■ HOW TO COMPLETE THIS TASK
Where does the string "down" appear in the records? Copy every line that contains it.

■ DATA FOR PROCESSING
--------------------
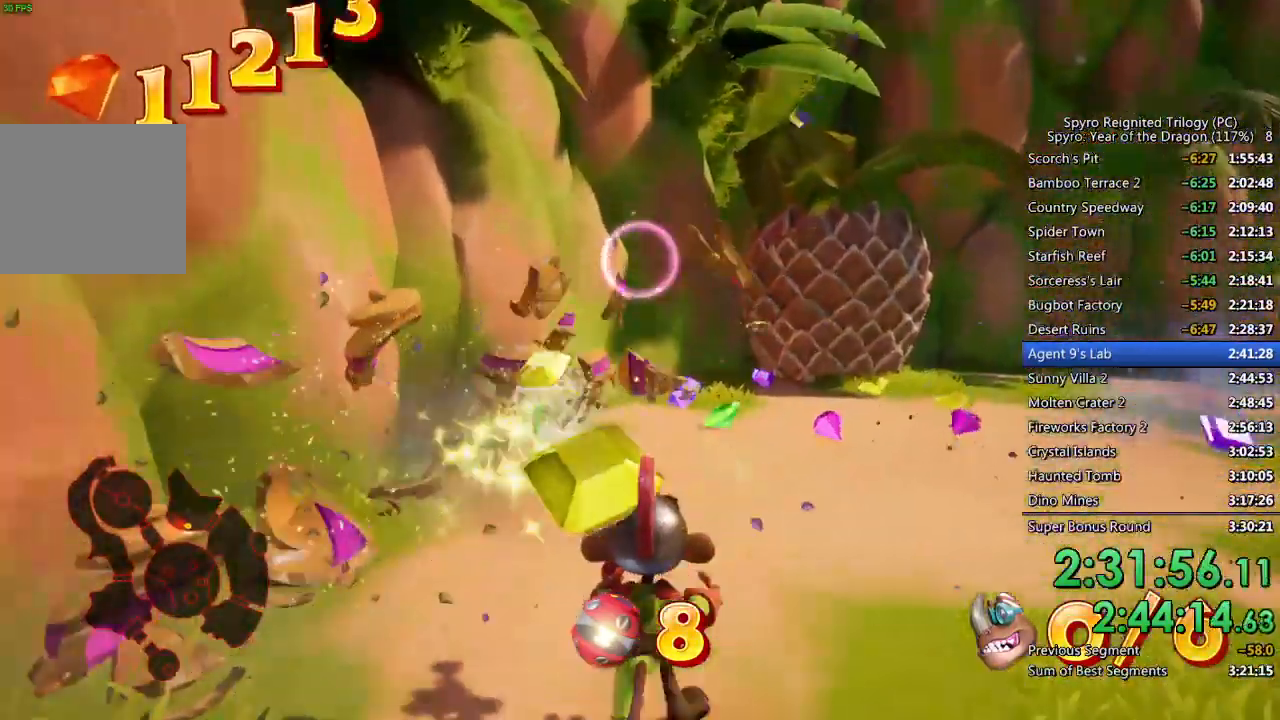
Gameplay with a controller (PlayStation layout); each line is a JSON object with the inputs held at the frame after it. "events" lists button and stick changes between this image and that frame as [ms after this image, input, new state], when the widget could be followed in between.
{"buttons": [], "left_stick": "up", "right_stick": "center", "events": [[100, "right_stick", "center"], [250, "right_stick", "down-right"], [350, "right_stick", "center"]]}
--------------------
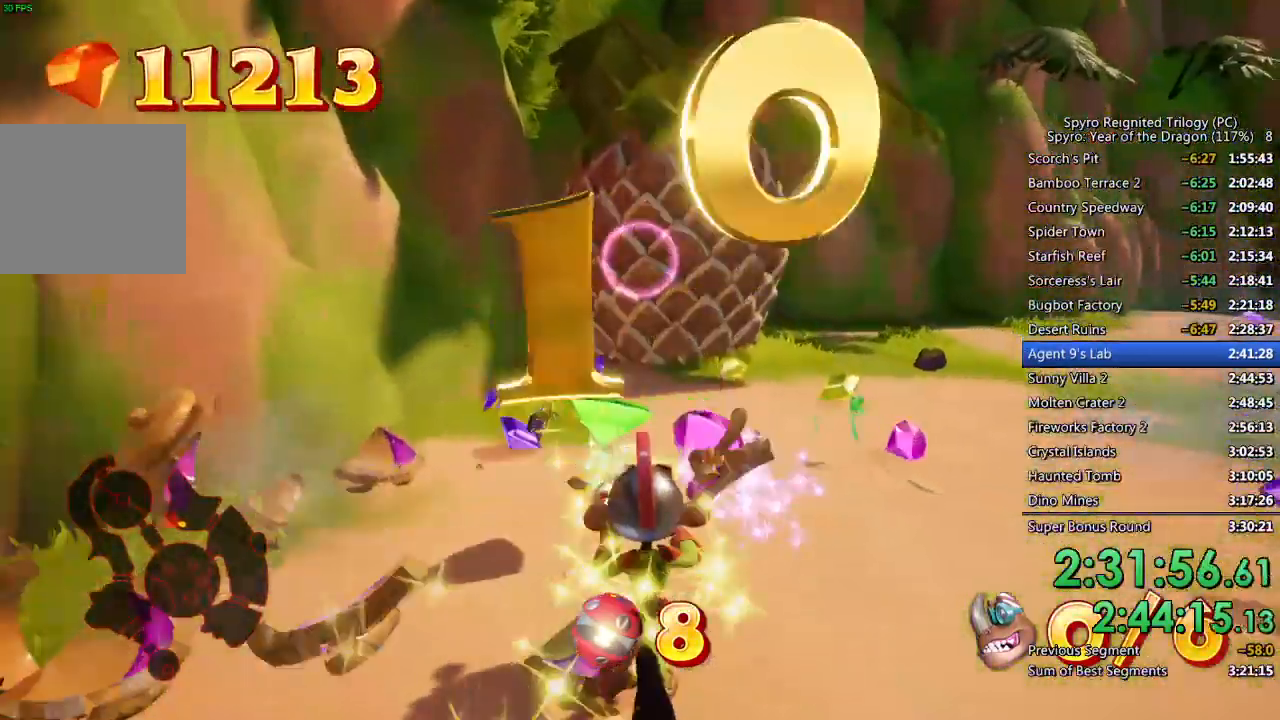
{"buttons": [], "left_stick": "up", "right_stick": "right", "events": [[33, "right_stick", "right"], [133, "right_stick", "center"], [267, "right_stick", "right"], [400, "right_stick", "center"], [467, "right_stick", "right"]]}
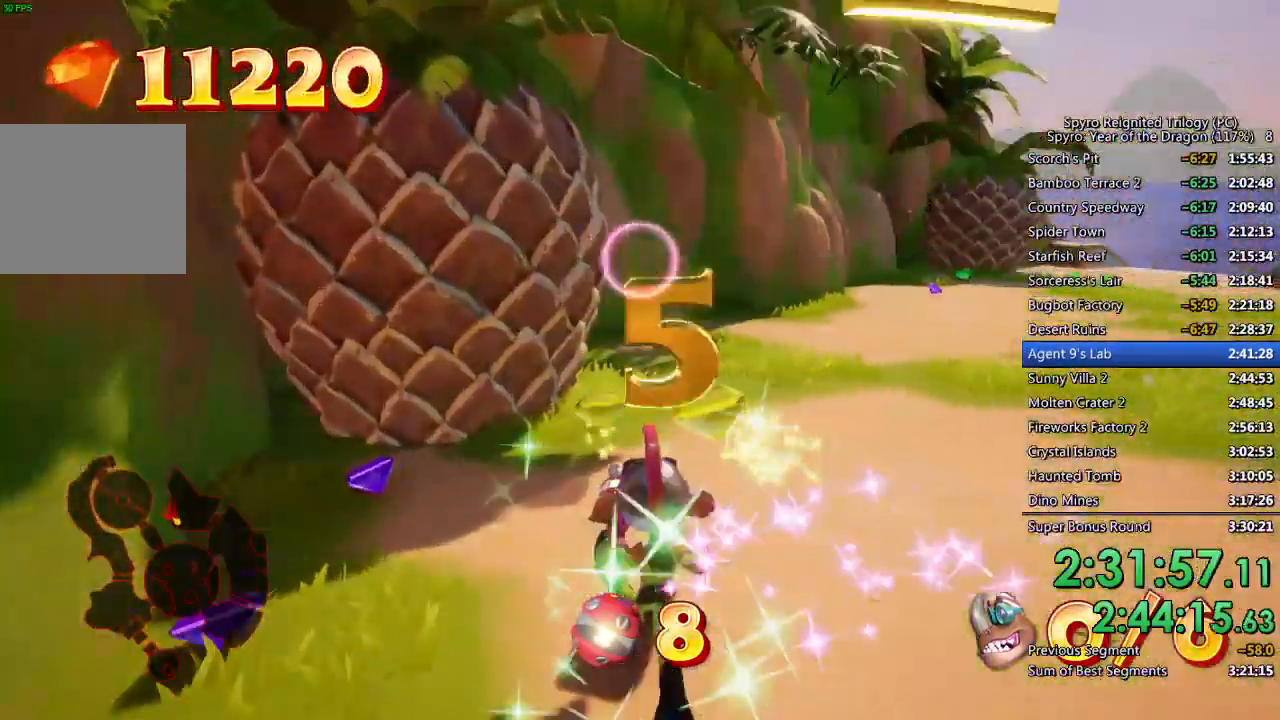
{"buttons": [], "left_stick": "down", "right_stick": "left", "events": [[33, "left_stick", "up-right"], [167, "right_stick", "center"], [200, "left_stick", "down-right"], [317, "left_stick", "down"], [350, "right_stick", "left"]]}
--------------------
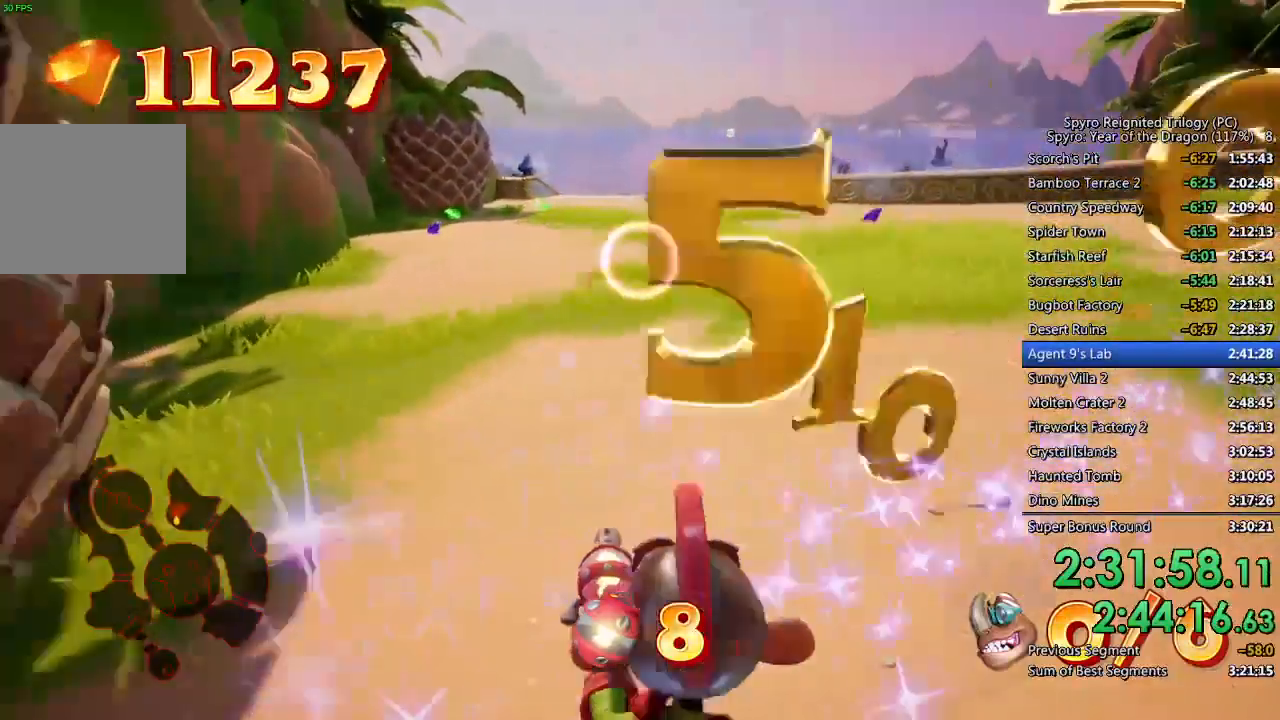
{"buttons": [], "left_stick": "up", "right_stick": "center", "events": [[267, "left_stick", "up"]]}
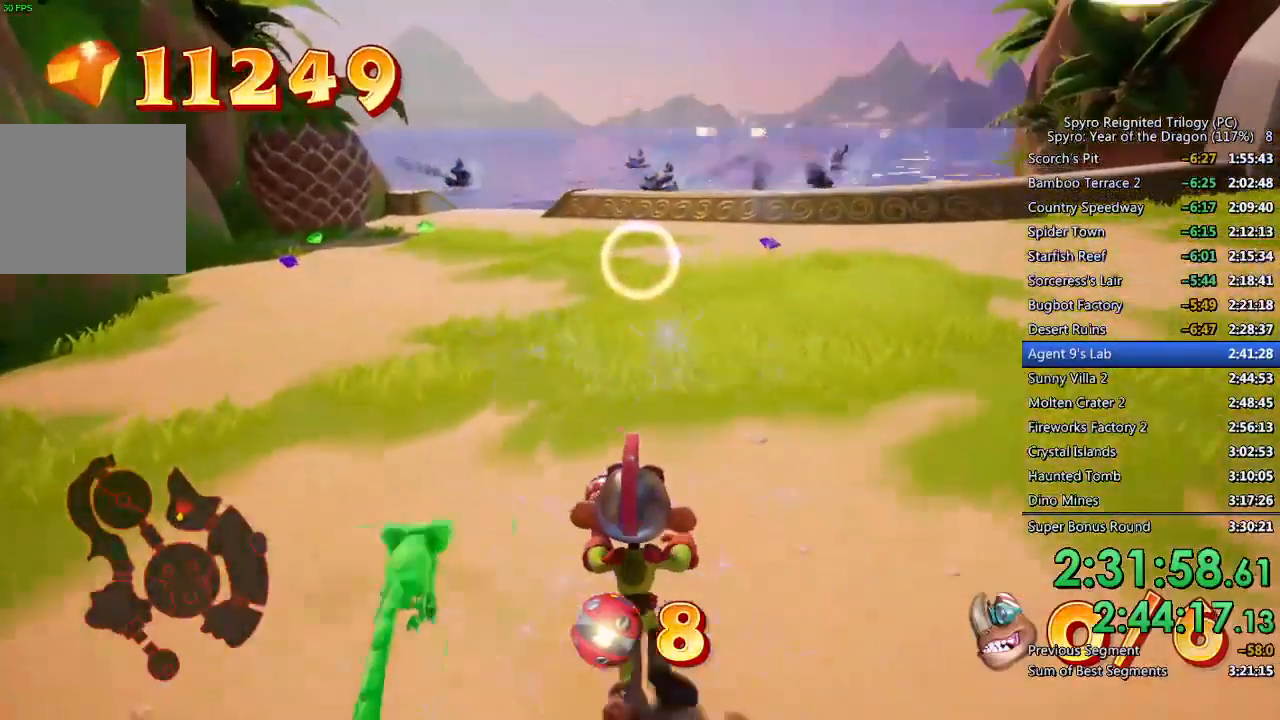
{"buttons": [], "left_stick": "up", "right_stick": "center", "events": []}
--------------------
■ ANSWER SECTION
{"buttons": [], "left_stick": "up", "right_stick": "center", "events": [[100, "right_stick", "center"], [250, "right_stick", "down-right"], [350, "right_stick", "center"]]}
{"buttons": [], "left_stick": "down", "right_stick": "left", "events": [[33, "left_stick", "up-right"], [167, "right_stick", "center"], [200, "left_stick", "down-right"], [317, "left_stick", "down"], [350, "right_stick", "left"]]}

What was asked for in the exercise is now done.